— Work item —
Below are lines of data, and only some are wanted. Please repeat exactly those from the line that has "Launch up a" through the line that has "Attempting to connect to 10.77.114.74:22".

— Supplied data —
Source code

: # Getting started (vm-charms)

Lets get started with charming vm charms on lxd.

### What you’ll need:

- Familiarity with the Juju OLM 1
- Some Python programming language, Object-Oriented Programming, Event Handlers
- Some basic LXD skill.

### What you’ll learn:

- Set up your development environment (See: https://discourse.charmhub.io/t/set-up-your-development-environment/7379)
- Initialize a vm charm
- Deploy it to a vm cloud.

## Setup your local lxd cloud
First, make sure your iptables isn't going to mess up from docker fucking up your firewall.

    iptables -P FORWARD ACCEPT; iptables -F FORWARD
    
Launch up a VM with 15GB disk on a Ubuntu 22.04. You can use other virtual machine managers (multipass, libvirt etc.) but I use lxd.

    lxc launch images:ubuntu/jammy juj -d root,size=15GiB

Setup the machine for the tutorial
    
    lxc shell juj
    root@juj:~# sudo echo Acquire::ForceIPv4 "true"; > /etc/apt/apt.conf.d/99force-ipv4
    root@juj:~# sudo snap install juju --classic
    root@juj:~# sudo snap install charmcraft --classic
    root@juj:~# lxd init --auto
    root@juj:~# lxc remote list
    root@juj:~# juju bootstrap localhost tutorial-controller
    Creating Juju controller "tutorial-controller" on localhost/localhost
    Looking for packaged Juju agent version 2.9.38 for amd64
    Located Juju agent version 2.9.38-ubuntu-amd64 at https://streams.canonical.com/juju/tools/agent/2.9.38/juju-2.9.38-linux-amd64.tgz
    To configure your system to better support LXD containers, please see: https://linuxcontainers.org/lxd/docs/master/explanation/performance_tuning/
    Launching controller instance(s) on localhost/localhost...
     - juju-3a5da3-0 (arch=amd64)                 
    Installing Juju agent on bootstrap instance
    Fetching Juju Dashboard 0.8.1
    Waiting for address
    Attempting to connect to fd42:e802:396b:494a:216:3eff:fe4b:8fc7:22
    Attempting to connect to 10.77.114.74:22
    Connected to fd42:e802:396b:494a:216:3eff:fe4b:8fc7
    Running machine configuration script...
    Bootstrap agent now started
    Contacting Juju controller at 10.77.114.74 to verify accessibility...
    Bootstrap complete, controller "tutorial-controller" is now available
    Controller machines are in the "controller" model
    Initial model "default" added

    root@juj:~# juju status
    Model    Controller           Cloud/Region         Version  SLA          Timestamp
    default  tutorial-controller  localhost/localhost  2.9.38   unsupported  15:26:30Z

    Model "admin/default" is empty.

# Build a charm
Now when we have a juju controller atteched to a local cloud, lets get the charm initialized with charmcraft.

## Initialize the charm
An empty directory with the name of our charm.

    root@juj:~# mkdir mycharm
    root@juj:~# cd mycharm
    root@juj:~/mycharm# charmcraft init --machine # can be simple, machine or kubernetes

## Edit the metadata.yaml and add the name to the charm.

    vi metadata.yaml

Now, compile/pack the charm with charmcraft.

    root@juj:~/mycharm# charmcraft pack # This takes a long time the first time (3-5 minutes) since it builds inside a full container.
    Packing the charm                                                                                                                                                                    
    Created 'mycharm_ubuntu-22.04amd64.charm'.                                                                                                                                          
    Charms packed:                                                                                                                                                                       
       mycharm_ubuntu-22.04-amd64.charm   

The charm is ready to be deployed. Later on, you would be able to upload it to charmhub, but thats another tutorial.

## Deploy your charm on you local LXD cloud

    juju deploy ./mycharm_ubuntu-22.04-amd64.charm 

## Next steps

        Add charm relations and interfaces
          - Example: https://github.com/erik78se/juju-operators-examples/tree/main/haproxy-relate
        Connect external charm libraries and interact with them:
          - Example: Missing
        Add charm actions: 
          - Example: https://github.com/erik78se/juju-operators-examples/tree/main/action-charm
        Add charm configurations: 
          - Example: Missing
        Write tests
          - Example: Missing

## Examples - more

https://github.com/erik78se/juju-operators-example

— Response to this exercise —
Launch up a VM with 15GB disk on a Ubuntu 22.04. You can use other virtual machine managers (multipass, libvirt etc.) but I use lxd.

    lxc launch images:ubuntu/jammy juj -d root,size=15GiB

Setup the machine for the tutorial
    
    lxc shell juj
    root@juj:~# sudo echo Acquire::ForceIPv4 "true"; > /etc/apt/apt.conf.d/99force-ipv4
    root@juj:~# sudo snap install juju --classic
    root@juj:~# sudo snap install charmcraft --classic
    root@juj:~# lxd init --auto
    root@juj:~# lxc remote list
    root@juj:~# juju bootstrap localhost tutorial-controller
    Creating Juju controller "tutorial-controller" on localhost/localhost
    Looking for packaged Juju agent version 2.9.38 for amd64
    Located Juju agent version 2.9.38-ubuntu-amd64 at https://streams.canonical.com/juju/tools/agent/2.9.38/juju-2.9.38-linux-amd64.tgz
    To configure your system to better support LXD containers, please see: https://linuxcontainers.org/lxd/docs/master/explanation/performance_tuning/
    Launching controller instance(s) on localhost/localhost...
     - juju-3a5da3-0 (arch=amd64)                 
    Installing Juju agent on bootstrap instance
    Fetching Juju Dashboard 0.8.1
    Waiting for address
    Attempting to connect to fd42:e802:396b:494a:216:3eff:fe4b:8fc7:22
    Attempting to connect to 10.77.114.74:22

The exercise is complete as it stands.